Anx­ieux à l’idée de cette tri­bune libre que je me suis engagé à rédi­ger pour la revue Études. En cause, le “devoir”. Lun­di, la fatigue due au sport et à l’al­cool m’amène à repouss­er le tra­vail. Mar­di, je fais des repérages de mobili­er urbain dans le quarti­er du Tor­ry puis me rends à Lau­sanne pour une inter­view. Dès lors le temps presse. Dans quelque jours, Gala sera à Fri­bourg, puis les enfants ont leurs vacances d’oc­to­bre. Alors, impos­si­ble d’écrire en lib­erté. Or, c’est pré­cisé­ment dans cet état d’anx­iété mêlé de devoir, que le texte, avant même la pre­mière ligne tracée sur le papi­er, prend forme men­tale­ment. En fin de compte, en quelques heures de tra­vail, en entre­coupé d’un dîn­er à la can­tine uni­ver­si­taire où je ne vois rien de ce qui m’en­toure, je boucle le tra­vail. J’en­voie, j’at­tends. La rédac­trice est pos­i­tive. Bien heureux que je suis! Elle s’ex­clame:  jamais je n’au­rai pen­sé recevoir ta con­tri­bu­tion si vite, la pub­li­ca­tion est prévue pour févri­er. Oui, lui dis-je, mais ensuite, mes livres seront sous car­ton, mon ordi­na­teur déplacé, j’ai un exa­m­en de Krav Maga, un marathon à courir et un bil­let d’avion pour Kuala Lumpur. Ain­si ras­suré, je me mets au lit. Pen­dant le som­meil se met  en place le pro­jet Gor­mi­ti: com­ment traiter d’une mal­adie qui ne se voit pas, n’ex­iste pas, ne tue pas, et pour­tant, a déjà tous les traits de l’épidémie?
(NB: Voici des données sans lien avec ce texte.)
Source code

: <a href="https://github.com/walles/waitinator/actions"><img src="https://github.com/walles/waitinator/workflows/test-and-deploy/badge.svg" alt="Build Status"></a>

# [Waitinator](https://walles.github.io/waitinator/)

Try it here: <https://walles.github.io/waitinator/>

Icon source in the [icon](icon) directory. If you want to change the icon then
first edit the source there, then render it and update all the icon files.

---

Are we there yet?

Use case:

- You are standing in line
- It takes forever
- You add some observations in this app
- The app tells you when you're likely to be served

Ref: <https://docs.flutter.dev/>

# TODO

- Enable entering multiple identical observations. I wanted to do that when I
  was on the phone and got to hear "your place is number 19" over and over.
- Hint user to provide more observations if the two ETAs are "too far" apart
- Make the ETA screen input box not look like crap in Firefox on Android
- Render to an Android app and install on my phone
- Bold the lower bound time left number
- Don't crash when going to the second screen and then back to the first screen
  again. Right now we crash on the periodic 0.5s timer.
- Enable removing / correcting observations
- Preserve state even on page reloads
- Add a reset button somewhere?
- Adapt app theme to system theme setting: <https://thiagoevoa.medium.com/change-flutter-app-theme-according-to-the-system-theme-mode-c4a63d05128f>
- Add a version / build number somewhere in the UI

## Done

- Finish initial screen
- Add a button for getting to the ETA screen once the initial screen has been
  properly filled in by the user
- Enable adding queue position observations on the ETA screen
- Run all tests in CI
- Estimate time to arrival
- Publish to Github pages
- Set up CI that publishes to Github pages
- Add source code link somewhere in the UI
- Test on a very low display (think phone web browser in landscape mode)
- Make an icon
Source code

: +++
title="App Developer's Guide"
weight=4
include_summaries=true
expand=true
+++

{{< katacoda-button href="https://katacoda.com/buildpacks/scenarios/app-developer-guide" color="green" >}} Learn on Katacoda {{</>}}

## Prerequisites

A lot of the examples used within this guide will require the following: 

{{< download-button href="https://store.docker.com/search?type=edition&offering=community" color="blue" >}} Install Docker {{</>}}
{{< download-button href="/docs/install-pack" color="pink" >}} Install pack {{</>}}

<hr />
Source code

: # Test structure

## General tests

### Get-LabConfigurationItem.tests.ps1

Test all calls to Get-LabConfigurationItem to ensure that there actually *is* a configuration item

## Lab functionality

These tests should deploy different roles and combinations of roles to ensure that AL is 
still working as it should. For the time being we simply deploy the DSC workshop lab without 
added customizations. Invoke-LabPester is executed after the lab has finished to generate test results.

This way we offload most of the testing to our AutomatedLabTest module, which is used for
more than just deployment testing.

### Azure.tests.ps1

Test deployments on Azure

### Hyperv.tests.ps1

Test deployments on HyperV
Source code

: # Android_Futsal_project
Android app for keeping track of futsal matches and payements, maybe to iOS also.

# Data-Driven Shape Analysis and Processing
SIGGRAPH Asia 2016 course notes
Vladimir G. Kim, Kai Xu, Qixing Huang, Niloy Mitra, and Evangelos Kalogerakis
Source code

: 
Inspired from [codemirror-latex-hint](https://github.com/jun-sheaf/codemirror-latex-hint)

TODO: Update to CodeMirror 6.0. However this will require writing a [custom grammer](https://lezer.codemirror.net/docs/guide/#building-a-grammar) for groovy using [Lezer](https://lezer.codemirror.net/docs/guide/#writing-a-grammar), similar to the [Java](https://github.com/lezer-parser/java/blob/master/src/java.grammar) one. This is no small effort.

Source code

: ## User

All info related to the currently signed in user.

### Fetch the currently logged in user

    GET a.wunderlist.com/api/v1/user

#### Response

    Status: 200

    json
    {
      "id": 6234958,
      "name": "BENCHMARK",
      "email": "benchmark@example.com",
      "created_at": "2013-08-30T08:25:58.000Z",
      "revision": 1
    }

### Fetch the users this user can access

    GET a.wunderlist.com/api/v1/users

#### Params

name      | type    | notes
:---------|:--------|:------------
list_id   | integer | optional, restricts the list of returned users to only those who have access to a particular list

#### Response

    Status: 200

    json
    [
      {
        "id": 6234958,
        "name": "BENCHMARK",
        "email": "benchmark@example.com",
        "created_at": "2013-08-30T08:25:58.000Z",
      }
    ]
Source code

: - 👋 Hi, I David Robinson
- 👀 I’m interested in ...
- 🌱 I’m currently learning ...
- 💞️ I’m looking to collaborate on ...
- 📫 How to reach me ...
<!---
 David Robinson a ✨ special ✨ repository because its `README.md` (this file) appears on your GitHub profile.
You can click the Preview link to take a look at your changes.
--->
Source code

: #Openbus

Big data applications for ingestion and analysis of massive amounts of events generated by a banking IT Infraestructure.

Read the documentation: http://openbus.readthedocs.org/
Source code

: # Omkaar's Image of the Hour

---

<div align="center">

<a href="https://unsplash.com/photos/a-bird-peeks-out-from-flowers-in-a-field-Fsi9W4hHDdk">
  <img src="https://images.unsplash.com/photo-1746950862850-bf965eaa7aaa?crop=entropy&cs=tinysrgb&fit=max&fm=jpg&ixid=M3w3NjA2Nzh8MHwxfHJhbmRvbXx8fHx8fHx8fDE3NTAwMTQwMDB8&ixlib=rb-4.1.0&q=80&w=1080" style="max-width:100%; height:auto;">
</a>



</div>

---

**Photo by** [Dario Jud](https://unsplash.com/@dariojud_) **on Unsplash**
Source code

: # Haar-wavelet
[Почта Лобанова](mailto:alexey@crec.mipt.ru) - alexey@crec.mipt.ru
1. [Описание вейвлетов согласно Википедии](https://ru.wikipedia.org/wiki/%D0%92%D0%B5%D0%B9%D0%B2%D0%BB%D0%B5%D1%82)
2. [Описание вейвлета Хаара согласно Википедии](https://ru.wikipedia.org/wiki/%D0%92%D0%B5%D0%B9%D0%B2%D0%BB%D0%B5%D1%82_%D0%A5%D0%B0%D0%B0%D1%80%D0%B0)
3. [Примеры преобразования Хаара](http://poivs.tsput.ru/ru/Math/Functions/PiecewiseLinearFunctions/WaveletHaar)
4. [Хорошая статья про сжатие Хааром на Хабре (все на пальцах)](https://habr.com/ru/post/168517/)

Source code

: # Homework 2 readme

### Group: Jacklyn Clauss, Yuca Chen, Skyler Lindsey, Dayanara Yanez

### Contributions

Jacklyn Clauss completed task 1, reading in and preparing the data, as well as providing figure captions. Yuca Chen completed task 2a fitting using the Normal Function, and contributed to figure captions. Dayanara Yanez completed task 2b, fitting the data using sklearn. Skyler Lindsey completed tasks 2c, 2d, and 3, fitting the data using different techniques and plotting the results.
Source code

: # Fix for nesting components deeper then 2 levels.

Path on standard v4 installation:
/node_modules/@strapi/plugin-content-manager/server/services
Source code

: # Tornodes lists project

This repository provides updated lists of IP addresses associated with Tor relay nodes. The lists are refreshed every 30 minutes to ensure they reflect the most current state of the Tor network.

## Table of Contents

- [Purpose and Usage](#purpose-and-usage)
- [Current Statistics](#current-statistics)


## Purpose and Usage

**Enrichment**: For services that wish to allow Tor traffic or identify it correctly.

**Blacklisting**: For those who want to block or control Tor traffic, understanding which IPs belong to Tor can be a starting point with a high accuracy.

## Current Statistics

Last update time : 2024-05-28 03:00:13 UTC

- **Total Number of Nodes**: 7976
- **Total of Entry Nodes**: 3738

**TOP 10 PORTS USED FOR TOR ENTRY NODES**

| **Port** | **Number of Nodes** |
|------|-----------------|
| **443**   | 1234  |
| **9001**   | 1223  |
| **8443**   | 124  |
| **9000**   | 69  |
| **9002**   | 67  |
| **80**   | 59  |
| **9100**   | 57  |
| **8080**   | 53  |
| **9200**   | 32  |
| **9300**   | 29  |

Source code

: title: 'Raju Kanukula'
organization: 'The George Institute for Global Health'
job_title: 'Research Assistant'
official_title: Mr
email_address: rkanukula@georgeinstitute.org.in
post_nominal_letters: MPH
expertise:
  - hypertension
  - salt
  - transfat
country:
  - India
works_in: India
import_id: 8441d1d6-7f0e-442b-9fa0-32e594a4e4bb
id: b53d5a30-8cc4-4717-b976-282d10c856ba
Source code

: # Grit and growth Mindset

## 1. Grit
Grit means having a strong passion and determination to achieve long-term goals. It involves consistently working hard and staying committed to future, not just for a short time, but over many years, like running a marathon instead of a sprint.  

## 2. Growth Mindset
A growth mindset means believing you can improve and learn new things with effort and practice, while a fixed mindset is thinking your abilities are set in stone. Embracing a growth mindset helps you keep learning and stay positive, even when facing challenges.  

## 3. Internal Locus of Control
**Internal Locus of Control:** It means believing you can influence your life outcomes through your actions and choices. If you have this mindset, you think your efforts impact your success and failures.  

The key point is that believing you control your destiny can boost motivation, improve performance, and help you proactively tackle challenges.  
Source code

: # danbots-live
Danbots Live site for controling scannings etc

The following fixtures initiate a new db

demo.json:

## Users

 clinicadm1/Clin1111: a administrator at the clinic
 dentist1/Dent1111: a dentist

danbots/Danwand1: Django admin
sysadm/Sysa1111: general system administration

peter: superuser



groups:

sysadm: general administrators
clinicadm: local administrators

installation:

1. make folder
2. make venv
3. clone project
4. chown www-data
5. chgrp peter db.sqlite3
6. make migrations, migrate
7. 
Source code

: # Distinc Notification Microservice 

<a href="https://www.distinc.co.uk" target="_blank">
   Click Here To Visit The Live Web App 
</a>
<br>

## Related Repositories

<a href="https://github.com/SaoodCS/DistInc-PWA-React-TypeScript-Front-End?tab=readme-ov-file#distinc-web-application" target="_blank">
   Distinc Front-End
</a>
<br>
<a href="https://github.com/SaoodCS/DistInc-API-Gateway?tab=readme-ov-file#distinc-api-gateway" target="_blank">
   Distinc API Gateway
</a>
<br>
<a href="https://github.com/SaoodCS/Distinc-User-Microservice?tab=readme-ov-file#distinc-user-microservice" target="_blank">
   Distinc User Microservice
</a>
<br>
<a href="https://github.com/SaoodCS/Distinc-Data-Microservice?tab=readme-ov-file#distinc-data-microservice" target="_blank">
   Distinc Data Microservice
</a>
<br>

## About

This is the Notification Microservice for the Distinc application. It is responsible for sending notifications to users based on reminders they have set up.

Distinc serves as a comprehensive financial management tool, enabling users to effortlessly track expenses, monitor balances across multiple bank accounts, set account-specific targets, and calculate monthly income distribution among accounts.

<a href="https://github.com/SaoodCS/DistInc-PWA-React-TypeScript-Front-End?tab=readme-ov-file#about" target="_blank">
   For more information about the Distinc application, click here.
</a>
Au réveil, j’ai quar­ante ques­tions, façon inter­view de soci­olo­gie, que j’imag­ine pos­er à des gens choi­sis au hasard dans la foule, ceux qui qui se baladent coupés du réel, scru­tant les images que leur ren­voient leur télé­phone mobile, un casque d’é­coute sur la tête, igno­rant dans quelle ville, quel pays, quel espace ils se trouvent.

Sans pli

Dites exacte­ment celui que vous êtes et vous devien­drez quelqu’un aux yeux d’autrui.

Krav Maga

Com­bat con­tre le pro­fesseur. Cein­ture noire, troisième dan. Il se retient de frap­per trop fort, se met en défense. Je frappe, je touche. Au nez, au men­ton, aux par­ties, au genou. For­cé de réa­gir, il attaque, bal­ance un coup de pied cir­cu­laire sur le nerf de la cuisse et aus­sitôt un sec­ond coup de pied au même endroit — sou l’ef­fet de la douleur, je perds l’équili­bre. A la fin du com­bat, il explique:
- En général, j’en met un troisième de la pointe du pied, cela fait tomber l’ad­ver­saire. Bien sûr, dans la rue, mieux vaut cass­er les deux jambes par bal­ayage.
Qua­tre jours plus tard, je n’ai tou­jours pas repris l’en­traîne­ment de course.